Instruction: Write out the material word for word, from its beginning up to and including the line containing "furt în scop de folosinţă.", and leave out the pictures.

Stored data
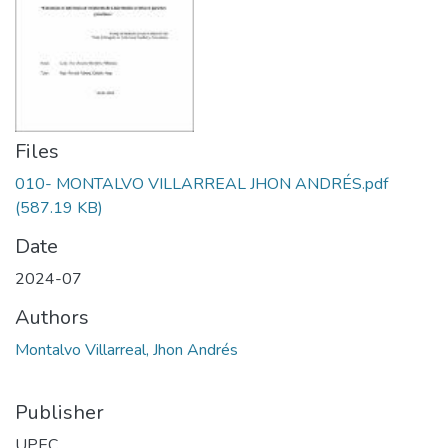
Files
010- MONTALVO VILLARREAL JHON ANDRÉS.pdf
(587.19 KB)
Date
2024-07
Authors
Montalvo Villarreal, Jhon Andrés
Publisher
UPEC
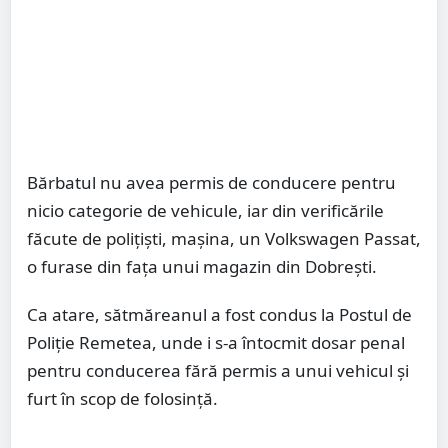
Bărbatul nu avea permis de conducere pentru
nicio categorie de vehicule, iar din verificările
făcute de poliţişti, maşina, un Volkswagen Passat,
o furase din faţa unui magazin din Dobreşti.
Ca atare, sătmăreanul a fost condus la Postul de
Poliţie Remetea, unde i s-a întocmit dosar penal
pentru conducerea fără permis a unui vehicul şi
furt în scop de folosinţă.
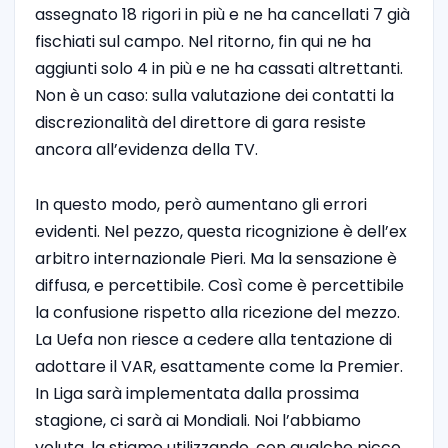
assegnato 18 rigori in più e ne ha cancellati 7 già
fischiati sul campo. Nel ritorno, fin qui ne ha
aggiunti solo 4 in più e ne ha cassati altrettanti.
Non è un caso: sulla valutazione dei contatti la
discrezionalità del direttore di gara resiste
ancora all’evidenza della TV.
In questo modo, però aumentano gli errori
evidenti. Nel pezzo, questa ricognizione è dell’ex
arbitro internazionale Pieri. Ma la sensazione è
diffusa, e percettibile. Così come è percettibile
la confusione rispetto alla ricezione del mezzo.
La Uefa non riesce a cedere alla tentazione di
adottare il VAR, esattamente come la Premier.
In Liga sarà implementata dalla prossima
stagione, ci sarà ai Mondiali. Noi l’abbiamo
voluta, la stiamo utilizzando, con qualche picco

Answer area:
Files
010- MONTALVO VILLARREAL JHON ANDRÉS.pdf
(587.19 KB)
Date
2024-07
Authors
Montalvo Villarreal, Jhon Andrés
Publisher
UPEC
Bărbatul nu avea permis de conducere pentru
nicio categorie de vehicule, iar din verificările
făcute de poliţişti, maşina, un Volkswagen Passat,
o furase din faţa unui magazin din Dobreşti.
Ca atare, sătmăreanul a fost condus la Postul de
Poliţie Remetea, unde i s-a întocmit dosar penal
pentru conducerea fără permis a unui vehicul şi
furt în scop de folosinţă.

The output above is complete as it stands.